[Opening Provided text section]
Segregation in the Liquidation of a Segregated Portfolio Company in the Cayman Islands: When Does It Matter?
Paul Kennedy and Nienke Lillington from Campbells LLP discuss two areas in the liquidation of a Segregated Portfolio Company where liquidators will have to pay particular attention to the Segregation Principle under the Cayman Islands Companies Act.
Paul Kennedy
Nienke Lillington
A Segregated Portfolio Company (SPC) is a type of Cayman Islands entity, which consists of one legal entity containing one or more “segregated portfolios” (SPs) within its (overarching) structure. The SPs do not have legal personality separate from that of the SPC. Importantly, and despite the lack of legal personality, it is still possible for each SP to have assets and liabilities. The assets of each SP are absolutely segregated from those of other SPs and those of the SPC (Section 220 of the Cayman Islands Companies Act (2023 Revision) (the “Act”)). Creditors of an SP have recourse only to that SP’s assets (or potentially to the general assets of the SPC, if the SP’s assets are insufficient); they do not have recourse to the assets of any other SP Section 221 of the Act). As a matter of law, the directors of an SPC must follow these strict principles of segregation (the “Segregation Principle”) (Section 219(6) of the Act). The same treatment is given in an SPC’s liquidation, and liquidators are required to observe the Segregation Principle (Section 223(1) of the Act).
Recent judgments of the Grand Court of the Cayman Islands in the liquidation of Performance Insurance Company SPC (“Performance Insurance”) (FSD No 70 of 2021) have highlighted two areas in the liquidation of an SPC where liquidators will have to pay particular attention to the Segregation Principle, namely: (i) in relation to the interests of the individual SPs and conflicts which may arise; and (ii) in relation to fees, expenses and the liquidators’ remuneration. These will now be discussed briefly.
[Closing Provided text section]
[Opening Source data section]
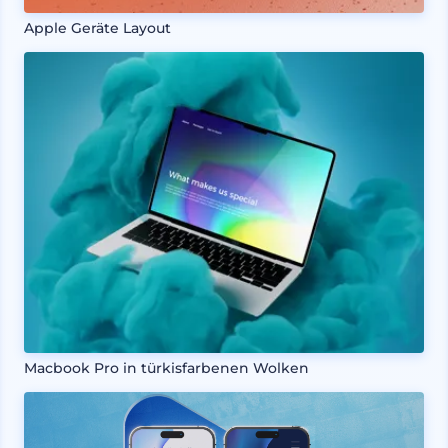
Apple Geräte Layout
Macbook Pro in türkisfarbenen Wolken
[Closing Source data section]
[Actions to take]:
a) According to the article, which section of the Act requires liquidators to observe the Segregation Principle?
b) Please reproduce word for word everything in the article from "Paul Kennedy and" down to "Islands Companies Act.".
c) Do these statements agree with the article? Answer yes or no for each, quoting the words that decide it.
(i) Each segregated portfolio has legal personality separate from that of the SPC.
(ii) The Performance Insurance liquidation is numbered FSD No 70 of 2021.
(iii) The directors of an SPC are legally bound to follow the Segregation Principle.
Work only from the article, not from the data.

[Solutions per task]:
a) Section 223(1) of the Act.

b)
Paul Kennedy and Nienke Lillington from Campbells LLP discuss two areas in the liquidation of a Segregated Portfolio Company where liquidators will have to pay particular attention to the Segregation Principle under the Cayman Islands Companies Act.

c)
(i) No: "The SPs do not have legal personality separate from that of the SPC."
(ii) Yes: "(FSD No 70 of 2021)"
(iii) Yes: "As a matter of law, the directors of an SPC must follow these strict principles of segregation"